Lunn is the founder and CEO of Provizio, an accident-prevention technology company. Provizio’s secret sauce is a “five-dimensional” vision system made up of high-end radar, lidar and camera imaging. The company builds an Intel vision processor and Nvidia graphics processor directly onto its in-house radar sensor, enabling cars to run machine-learning algorithms directly on the radar sensor.

The result is a stack of perception technology that sees farther and wider, and processes road data faster than traditional autonomy tech, Lunn says. Swift predictive analytics give vehicles and drivers more time to react to other cars. The founder has worked in vision technology for nearly a decade and has previously worked with NASA, General Motors and Boeing under the radar company Arralis, which Lunn sold in 2017.

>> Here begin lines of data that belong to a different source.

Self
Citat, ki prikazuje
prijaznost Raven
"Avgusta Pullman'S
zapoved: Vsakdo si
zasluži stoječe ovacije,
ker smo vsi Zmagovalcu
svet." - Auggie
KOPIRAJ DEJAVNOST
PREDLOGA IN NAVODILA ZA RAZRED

The start-up is in talks with big automakers, and its vision has a strong team of trailblazers behind it, including Scott Thayer and Jeff Mishler, developers of early versions of autonomous tech for Google’s Waymo and Uber.

Provizio’s early investors include Bobby Hambrick, founder of the automated driving company AutonomouStuff. It’s also backed by David Moloney, one of the founders of the computer vision start-up Movidius, which Intel snapped up in a $400 million deal in 2016. Moloney invested because Provizio’s product “is based on safety. Not autonomy.”

“Time is safety, and the more decision-making time that (a car) has to detect and avoid something, the more lives that you can save,” Moloney said.

Lunn thinks the auto industry prematurely pushed autonomy as a solution, long before it was safe or practical to remove human drivers from the equation. He says AI decision-making will play a pivotal role in the future of auto safety, but only after it has been shown to reduce the issues that lead to crashes. The goal is the get the tech inside passenger cars so that the system can learn from human drivers, and understand how they make decisions before allowing the AI to decide what happens in specified instances.

“The real problem is going to be, at what point is it still ethical to let the human drive,” Lunn said. “But before that, AI has to continue to learn from human drivers. Autonomy will have to make sure that we never have a trolley problem.”